- To be done:
[a] In the thread on counting files inside a zip in S3, which method does the asker call on a local zip file to get a list of all the files inside it?
[b] Continue the S3 zip file thread from the point where it stops.

How to count files inside zip in AWS S3 without downloading it?

Tags:

Case: There is a large zip file in an S3 bucket which contains a large number of images. Is there a way without downloading the whole file to read the metadata or something to know how many files are inside the zip file?

When the file is local, in python i can just open it as a zipfile() and then I call the namelist() method which returns a list of all the files inside, and I can count that. However not sure how to do this when the file resides in S3 without having to download it. Also if this is possible with Lambda would be best.

777

asked Jan 22 '17 09:01

alfredox

2 Answers

I think this will solve your problem:

Click to copy

import zlib
import zipfile
import io

def fetch(key_name, start, len, client_s3):
    """
    range-fetches a S3 key
    """
    end = start + len - 1
    s3_object = client_s3.get_object(Bucket=bucket_name, Key=key_name, Range="bytes=%d-%d" % (start, end))
    return s3_object['Body'].read()


def parse_int(bytes):
    """
    parses 2 or 4 little-endian bits into their corresponding integer value
    """
    val = (bytes[0]) + ((bytes[1]) << 8)
    if len(bytes) > 3:
        val += ((bytes[2]) << 16) + ((bytes[3]) << 24)
    return val


def list_files_in_s3_zipped_object(bucket_name, key_name, client_s3):
    """

    List files in s3 zipped object, without downloading it. Returns the number of files inside the zip file.

- Information shown:
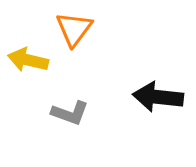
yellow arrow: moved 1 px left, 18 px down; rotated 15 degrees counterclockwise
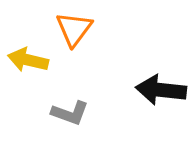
black arrow: moved 3 px right, 7 px up
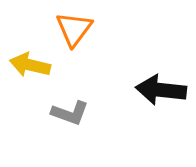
yellow arrow: moved 2 px right, 5 px down
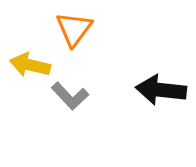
gray L-shape: moved 17 px up; rotated 27 degrees clockwise
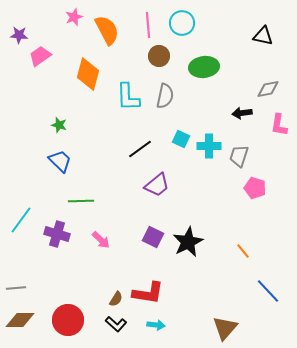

- Answers by task:
[a] The namelist() method.

[b]
    See : https://stackoverflow.com/questions/41789176/how-to-count-files-inside-zip-in-aws-s3-without-downloading-it
    Based on : https://stackoverflow.com/questions/51351000/read-zip-files-from-s3-without-downloading-the-entire-file


    bucket_name: name of the bucket
    key_name:  path to zipfile inside bucket
    client_s3: an object created using boto3.client("s3")
    """

    bucket = bucket_name
    key = key_name

    response = client_s3.head_object(Bucket=bucket_name, Key=key_name)
    size = response['ContentLength']

    eocd = fetch(key_name, size - 22, 22, client_s3)

    # start offset and size of the central directory
    cd_start = parse_int(eocd[16:20])
    cd_size = parse_int(eocd[12:16])

    # fetch central directory, append EOCD, and open as zipfile!
    cd = fetch(key_name, cd_start, cd_size, client_s3)
    zip = zipfile.ZipFile(io.BytesIO(cd + eocd))

    print("there are %s files in the zipfile" % len(zip.filelist))

    for entry in zip.filelist:
        print("filename: %s (%s bytes uncompressed)" % (entry.filename, entry.file_size))
    return len(zip.filelist)

if __name__ == "__main__":
    import boto3
    import sys

    client_s3 = boto3.client("s3")
    bucket_name = sys.argv[1]
    key_name = sys.argv[2]
    list_files_in_s3_zipped_object(bucket_name, key_name, client_s3)

answered Sep 21 '22 16:09

Daniel777

I improved the already given solution - now it handles also files which are larger than 4GiB:

Click to copy

import boto3
import io
import struct
import zipfile

s3 = boto3.client('s3')

EOCD_RECORD_SIZE = 22
ZIP64_EOCD_RECORD_SIZE = 56
ZIP64_EOCD_LOCATOR_SIZE = 20

MAX_STANDARD_ZIP_SIZE = 4_294_967_295

def lambda_handler(event):
    bucket = event['bucket']
    key = event['key']
    zip_file = get_zip_file(bucket, key)
    print_zip_content(zip_file)

def get_zip_file(bucket, key):
    file_size = get_file_size(bucket, key)
    eocd_record = fetch(bucket, key, file_size - EOCD_RECORD_SIZE, EOCD_RECORD_SIZE)
    if file_size <= MAX_STANDARD_ZIP_SIZE:
        cd_start, cd_size = get_central_directory_metadata_from_eocd(eocd_record)
        central_directory = fetch(bucket, key, cd_start, cd_size)
        return zipfile.ZipFile(io.BytesIO(central_directory + eocd_record))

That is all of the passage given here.